However, in the future there will be two types of subnets. Private and public subnets. For public subnets, it will be possible for an observer to get the raw block data. The first public subnet will be Nervous Network System subnet itself.


External accounts are not (directly) part of the global state

The world state of Ethereum consists of external accounts (users) and internal accounts (contracts). Each account has an associated ether balance. On the IC only canister principals are part of the state. Each canister principal has an associated cycle balance which is not public by default. This has privacy advantages since a user can interact with canisters on the IC in an authenticated manner without disclosing its principal in the public state. The disadvantage is that user principals can’t hold cycles directly, but need a canister like the cycles wallet.

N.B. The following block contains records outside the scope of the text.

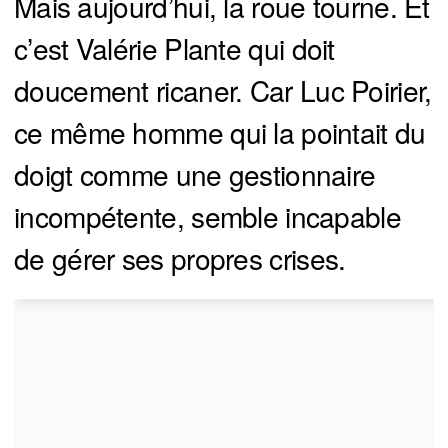
Mais aujourd’hui, la roue tourne. Et
c’est Valérie Plante qui doit
doucement ricaner. Car Luc Poirier,
ce même homme qui la pointait du
doigt comme une gestionnaire
incompétente, semble incapable
de gérer ses propres crises.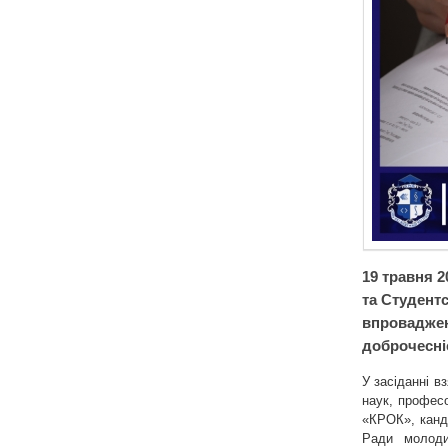
19 травня 
та Студент
впроваджен
доброчесні
У засіданні в
наук, профе
«КРОК», канд
Ради молоди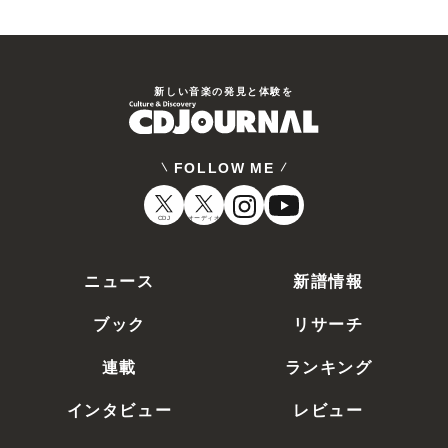
新しい⾳楽の発⾒と体験を
FOLLOW ME
CDJ
オーディオ
ニュース
新譜情報
ブック
リサーチ
連載
ランキング
インタビュー
レビュー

The global state is not public, but only parts

On Ethereum, everyone can run a full node, and therefore everything is public. Privacy can only be achieved by keeping data off-chain or by using cryptography. On the IC, nodes are permissioned by the NNS and only parts of the IC are public. Besides the API a contract developer defines for the contract itself, the following data is public

  • The subnet of the contract
  • The name of the contract
  • The hash of the WASM module of the contract
  • The controllers of the contract

In particular, neither the actual byte code nor the (cycles) balance of a contract is public. However, as mentioned earlier, the IC will support public subnets in the future. These subnets will make the raw IC block data available.

Differentiating Capabilities

Contracts can trigger themselves

On Ethereum, every state change has to be triggered by an external account. On the IC, however, a canister can use the heartbeat functionality or timers to be triggered by the IC. This opens up a lot of new possibilities. A simple example would be a cron service, which allows other canisters to register themselves to be called.

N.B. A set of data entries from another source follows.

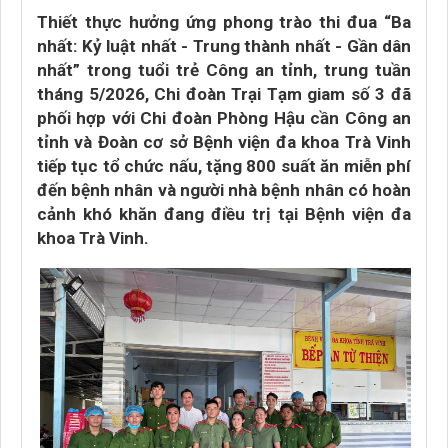
Thiết thực hưởng ứng phong trào thi đua “Ba
nhất: Kỷ luật nhất - Trung thành nhất - Gần dân
nhất” trong tuổi trẻ Công an tỉnh, trung tuần
tháng 5/2026, Chi đoàn Trại Tạm giam số 3 đã
phối hợp với Chi đoàn Phòng Hậu cần Công an
tỉnh và Đoàn cơ sở Bệnh viện đa khoa Trà Vinh
tiếp tục tổ chức nấu, tặng 800 suất ăn miễn phí
đến bệnh nhân và người nhà bệnh nhân có hoàn
cảnh khó khăn đang điều trị tại Bệnh viện đa
khoa Trà Vinh.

Contracts have access to cryptographic randomness

The unique consensus algorithm of the IC can be used as a source of cryptographic randomness. This randomness is accessible to contracts and can be used in applications like lotteries or games.

Contracts can hold private keys and sign messages

On Ethereum every contract is public. This means a contract can’t hold private information and hence can’t sign messages because there’s no way to securely store a private key. The consensus mechanism of the IC uses a mechanism known as threshold signing where the validator nodes collaborate to create a (BLS) signature without the entire private key existing at all. In the new chain-key ECDSA signing feature a similar mechanism has been made available for contracts to order the IC to generate threshold ECDSA signatures. These signatures will be verifiable outside the IC just like regular ECDSA signatures — they are 100% conforming to the standard. This means you can sign Ethereum or Bitcoin transactions with a contract on the IC or you can create JWTs, verifiable credentials, or x.509 certificates.

Contracts can call web services

If you need data from the outside world on Ethereum you need oracles that feed this information into a contract on Ethereum. On the IC it is possible to call web services from inside a contract. You can read more about this feature on the Web page, the docs or forum, or watch the community conversations.


contract → canister

gas → cycles

shard → subnet (Not entirely true, since Ethereum currently only considers data shards)

(validator) nodes → replicas